Posted on a 2008 a1181/Lion 10.7.5/Legacy Firefox 68.12.0p3.
Those tagged monarchs, should you see them again in the future, are extremely important! If you ever see another and can get close enough to take a picture of the tag, that’s valuable, telemetry-adjacent data which the project needs to track trends and shifts in migratory patterns, paths, and breeding areas.

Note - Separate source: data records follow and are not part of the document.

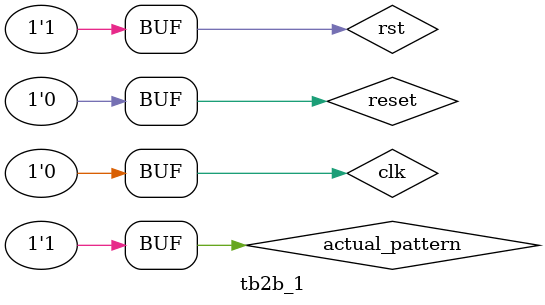
<source format=sv>
module tb2b_1();logic clk, reset, actual_pattern, predicted_patter, z_match, rst;
	logic [7:0] x_cnt, z_cnt;
	
	pattern_predictor_2bit a (clk, reset, rst, actual_pattern, x_cnt, predicted_patter, z_match, z_cnt);
	
	always
		begin
			clk = 1; #5; clk = 0; #5;
		end

	initial begin
		
		
		rst = 0; reset = 0; actual_pattern = 0; #10; 
	
		rst = 1; 
		actual_pattern = 0; #35;
		actual_pattern = 1; #40;
		actual_pattern = 0; #40;
		actual_pattern = 1; #40;
		actual_pattern = 0; #40;
		actual_pattern = 1; #40;
		actual_pattern = 0; #40;
		actual_pattern = 1; #40;
		actual_pattern = 0; #40;
		actual_pattern = 1; #40;
		actual_pattern = 0; #200;
		actual_pattern = 1; #200;
		actual_pattern = 0; #40;
		actual_pattern = 1; #160;
		actual_pattern = 0; #80;
		actual_pattern = 1; #120;
		actual_pattern = 0; #120;
		actual_pattern = 1; #80;
		actual_pattern = 0; #160;
		actual_pattern = 1; #40;
		actual_pattern = 0; #40;
		actual_pattern = 1; #120;
		actual_pattern = 0; #40;
		actual_pattern = 1; #40;
		actual_pattern = 0; #120;
		actual_pattern = 1; #40;
		actual_pattern = 0; #80;
		actual_pattern = 1; #40;
		actual_pattern = 0; #80;
		actual_pattern = 1; #80;
		actual_pattern = 0; #40;
		actual_pattern = 1; #80;
		end
endmodule
		


</source>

Although I didn’t take up the tag programme personally last or this year, I’m probably going to do so next year. If all goes smoothly (still a long road ahead during the coming ten or so days), I hope to have released 33 butterflies raised from eggs I rescued in hazardous zones this season.
My goal this year was to really get a whole-season scope and sense locally of how, where, and when eggs are being laid, in areas which are mown by the municipality and sprayed seasonally by infrastructure concerns. (As of late 2023, the migratory monarch was re-classified nationally in Canada as an endangered species, which can help with this effort.)
I hope to present a formal case against the complex, long-tail costs of mowing these public areas by presenting a lower-cost, carbon-negative, pollinator-focussed pilot concept which could readily be duplicated elsewhere in the city, cheaply, as certain spots where eggs are being laid are identified and monitored. They’d work as nectaring, pollination, and breeding stations. The idea is these spots would be small and have a simple, angled placard, at the knee-height of a kid in pre-K or K, showing pictures of the stages in a monarch’s life.
I also want to try searching for the less frequently seen swallowtail species (there are several, some more common than others) around this region and figure out how far I need to travel to spot an endangered luna moth.
Not surprisingly, the computer I just added to my collection is now named lepidopterologia. There’s so much more to learn.